The Asian Development Bank (ADB) and the World Bank have granted loans worth $512m and $440m respectively for the social and economic development of Burma.

The country, also known as Myanmar, has repaid overdue arrears to the banks with the support of Japan.

Annette Dixon, country director for Myanmar at the World Bank, said: “Myanmar has come a long way in its economic transformation, undertaking unprecedented reforms to improve people's lives, especially the poor and vulnerable. Much work remains to be done. We are committed to helping the government accelerate poverty reduction and build shared prosperity”

“The Bank’s engagement, together with the ADB, the Government of Japan and other partners, will help attract investment, spur growth and create jobs,” Dixon added.

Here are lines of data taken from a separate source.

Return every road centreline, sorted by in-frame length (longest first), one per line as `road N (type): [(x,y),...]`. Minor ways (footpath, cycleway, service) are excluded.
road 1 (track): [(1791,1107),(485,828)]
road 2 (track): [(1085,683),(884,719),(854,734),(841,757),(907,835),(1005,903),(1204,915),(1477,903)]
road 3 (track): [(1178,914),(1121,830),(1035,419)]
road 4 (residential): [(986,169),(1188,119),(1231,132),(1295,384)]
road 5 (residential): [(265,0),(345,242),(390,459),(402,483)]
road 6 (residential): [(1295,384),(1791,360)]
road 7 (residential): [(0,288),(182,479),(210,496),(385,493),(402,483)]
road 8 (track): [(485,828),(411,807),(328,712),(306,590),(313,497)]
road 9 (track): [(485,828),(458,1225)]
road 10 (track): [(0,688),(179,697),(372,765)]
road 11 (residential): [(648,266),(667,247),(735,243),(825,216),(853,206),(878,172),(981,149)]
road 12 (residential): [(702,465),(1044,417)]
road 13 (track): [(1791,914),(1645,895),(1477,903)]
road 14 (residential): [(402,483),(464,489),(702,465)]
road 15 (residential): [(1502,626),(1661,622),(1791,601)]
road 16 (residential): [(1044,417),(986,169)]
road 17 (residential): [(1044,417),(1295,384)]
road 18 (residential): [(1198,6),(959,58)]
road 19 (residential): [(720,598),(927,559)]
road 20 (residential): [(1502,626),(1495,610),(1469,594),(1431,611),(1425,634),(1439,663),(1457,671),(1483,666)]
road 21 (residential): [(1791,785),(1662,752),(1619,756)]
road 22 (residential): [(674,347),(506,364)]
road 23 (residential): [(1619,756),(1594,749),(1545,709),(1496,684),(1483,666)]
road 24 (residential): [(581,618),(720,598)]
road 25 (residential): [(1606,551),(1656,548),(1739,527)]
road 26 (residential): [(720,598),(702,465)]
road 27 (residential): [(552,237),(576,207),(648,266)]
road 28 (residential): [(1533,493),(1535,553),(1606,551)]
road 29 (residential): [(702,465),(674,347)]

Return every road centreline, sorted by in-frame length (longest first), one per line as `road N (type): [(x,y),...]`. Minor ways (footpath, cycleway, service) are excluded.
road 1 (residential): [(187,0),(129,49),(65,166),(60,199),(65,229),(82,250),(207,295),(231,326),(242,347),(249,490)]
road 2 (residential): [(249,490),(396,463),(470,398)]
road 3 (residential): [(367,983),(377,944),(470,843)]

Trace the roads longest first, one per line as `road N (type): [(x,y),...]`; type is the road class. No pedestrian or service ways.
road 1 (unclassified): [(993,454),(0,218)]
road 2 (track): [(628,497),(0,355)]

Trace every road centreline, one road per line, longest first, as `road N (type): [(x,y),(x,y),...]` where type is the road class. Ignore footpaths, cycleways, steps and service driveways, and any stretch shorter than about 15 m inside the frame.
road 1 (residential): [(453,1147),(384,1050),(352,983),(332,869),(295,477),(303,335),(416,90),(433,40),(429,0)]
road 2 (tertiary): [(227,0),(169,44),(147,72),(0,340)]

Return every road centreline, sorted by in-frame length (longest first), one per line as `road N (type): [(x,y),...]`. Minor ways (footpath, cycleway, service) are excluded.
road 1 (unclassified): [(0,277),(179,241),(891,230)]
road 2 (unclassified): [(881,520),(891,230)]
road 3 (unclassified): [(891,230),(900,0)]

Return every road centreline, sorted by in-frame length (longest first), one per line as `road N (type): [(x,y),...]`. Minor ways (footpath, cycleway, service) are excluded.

The agriculturally potential country has rich natural gas reserves. According to the World Bank forecasts, Burma’s economy will expand by 6.3 per cent in fiscal year 2012-13, an increase of 5.5 per cent compared to 2011-12.

Groff said that the bank’s loan will help Burma lay the foundation for sustainable growth “which will ultimately lead to major investments in road, energy, irrigation and education projects, as well as investments in other sectors”.

The World Bank started lending to Burma in 2011 after a gap of 25 years, while the ADB approved its current loan to the country after almost 30 years.

In addition, the Paris Club, an informal group of creditors, has cancelled its claims worth $534m related to Burma. The group has also agreed to reschedule the payment of the remaining loan in 15 years.

Meanwhile, Japan is also considering cancelling its over $3bn arrears related to Burma.